Dapatkan informasi lengkap tentang peran faktor eksternal pada respirasi

Suhu:

Pengaruh suhu pada respirasi sama dengan proses metabolisme lainnya. Tumbuhan pada umumnya dapat melakukan respirasi pada kisaran suhu antara 0-45° C. Dalam kisaran tersebut kenaikan atau penurunan suhu akan memberikan pengaruh yang sama terhadap respirasi.

Dalam beberapa percobaan diketahui bahwa peningkatan laju respirasi mengikuti hukum Vant Hoffs bahwa laju reaksi menjadi dua kali lipat untuk setiap kenaikan suhu 10°C, jika tidak ada faktor lain yang membatasi. Secara umum suhu optimum 30°C paling cocok untuk respirasi. Di luar kisaran ini tidak ada peningkatan lebih lanjut tetapi lajunya mendatar hingga 45°C ketika mulai menurun.

Lampu:

Secara umum diyakini bahwa pengaruh cahaya pada respirasi tidak langsung meskipun ahli fisiologi seperti Emerson dan Lewis (1943) telah melaporkan ­bahwa sel Chlorella yang diterangi memiliki tingkat respirasi yang lebih tinggi daripada yang disimpan dalam kegelapan. Efek serupa pada bibit jelai telah diamati oleh Johnson (1944).

Tetapi tidak ada penghentian respirasi secara tidak langsung dengan mengatur pasokan bahan yang dapat diperbaiki melalui fotosintesis. Pengaruh lain dari cahaya adalah dengan meningkatkan suhu, ia meningkatkan laju respirasi.

Konsentrasi oksigen:

Oksigen adalah suatu keharusan untuk respirasi aerobik, meskipun tidak diperlukan untuk respirasi anaerobik. Karena konsentrasi O 2 di atmosfir konstan, sedikit variasi konsentrasi O 2 tampaknya tidak memiliki pengaruh yang bertahan lama pada respirasi. Tetapi jika konsentrasi O 2 di bawah 2,0% akan menghambat laju respirasi karena terjadi kenaikan kadar CO 2 akibat fermentasi.

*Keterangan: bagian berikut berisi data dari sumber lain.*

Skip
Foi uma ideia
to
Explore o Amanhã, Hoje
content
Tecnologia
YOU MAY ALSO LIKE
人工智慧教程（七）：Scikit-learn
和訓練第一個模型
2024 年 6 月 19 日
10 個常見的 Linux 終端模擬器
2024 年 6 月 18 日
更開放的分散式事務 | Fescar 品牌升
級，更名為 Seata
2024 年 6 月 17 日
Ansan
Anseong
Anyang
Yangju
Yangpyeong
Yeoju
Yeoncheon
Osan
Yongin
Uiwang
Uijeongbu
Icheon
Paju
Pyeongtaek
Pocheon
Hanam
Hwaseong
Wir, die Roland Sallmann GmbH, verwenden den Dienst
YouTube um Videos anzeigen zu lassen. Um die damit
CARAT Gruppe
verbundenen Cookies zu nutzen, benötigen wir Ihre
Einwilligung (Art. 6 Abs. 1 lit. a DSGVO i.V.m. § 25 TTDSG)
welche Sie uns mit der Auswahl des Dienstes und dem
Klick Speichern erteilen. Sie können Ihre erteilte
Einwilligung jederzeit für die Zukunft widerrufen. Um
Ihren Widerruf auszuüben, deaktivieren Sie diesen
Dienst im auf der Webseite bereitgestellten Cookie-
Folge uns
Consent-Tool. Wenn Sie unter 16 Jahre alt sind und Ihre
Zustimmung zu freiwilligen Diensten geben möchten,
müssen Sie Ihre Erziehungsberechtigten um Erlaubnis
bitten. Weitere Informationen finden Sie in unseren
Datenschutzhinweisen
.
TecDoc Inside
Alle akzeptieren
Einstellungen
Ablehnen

Konsentrasi karbon dioksida:

Atmosfer memiliki konsentrasi karbon dioksida 0,03% dan hampir konstan. Oleh karena itu umumnya pengaruhnya terhadap laju pernapasan dapat diabaikan. Namun setiap peningkatan konsentrasi karbon dioksida ­ide memiliki pengaruh perlambatan respirasi. Tanah memiliki konsentrasi CO 2 yang lebih tinggi daripada atmosfer karena aktivitas mikroba. Oleh karena itu, benih yang ditanam di tanah seperti itu umumnya gagal berkecambah. Membajak tanah meningkatkan aerasi dan meningkatkan laju perkecambahan.

Penurunan respirasi akibat peningkatan konsentrasi CO 2 dapat digunakan untuk mengawetkan sayuran dan buah-buahan (di atmosfir kaya CO 2 ) dengan menjaga laju respirasi minimal. Namun hal ini tidak dilakukan karena konsentrasi CO 2 yang lebih tinggi mungkin terbukti beracun. Konsentrasi CO2 yang lebih tinggi juga mempengaruhi semua aktivitas vital lainnya yang membutuhkan energi biologis.

Air:

Hidrasi media merupakan kebutuhan dasar untuk semua ­aktivitas metabolisme dan respirasi tidak terkecuali. Laju respirasi minimum pada biji kering, dan segera setelah kontak dengan air laju respirasi mencatat peningkatan yang nyata. Enzim pernapasan menjadi aktif hanya dalam media terhidrasi. Air mempertahankan turgiditas sel yang tepat dan menyediakan lingkungan yang cocok untuk reaksi pernapasan.

Cedera:

Karya Hopkins (1927) dan lainnya telah menunjukkan bahwa cedera meningkatkan laju respirasi. Telah diamati bahwa kandungan gula ­sel di dekat daerah yang terluka meningkatkan laju pernapasan persiapan. Dalam proses penyembuhan luka harus ditambahkan sel-sel baru, akibatnya terjadi peningkatan aktivitas metabolisme, sehingga menyebabkan peningkatan laju pernapasan. Umbi kentang yang dipotong-potong menunjukkan peningkatan laju respirasi karena konversi pati menjadi gula.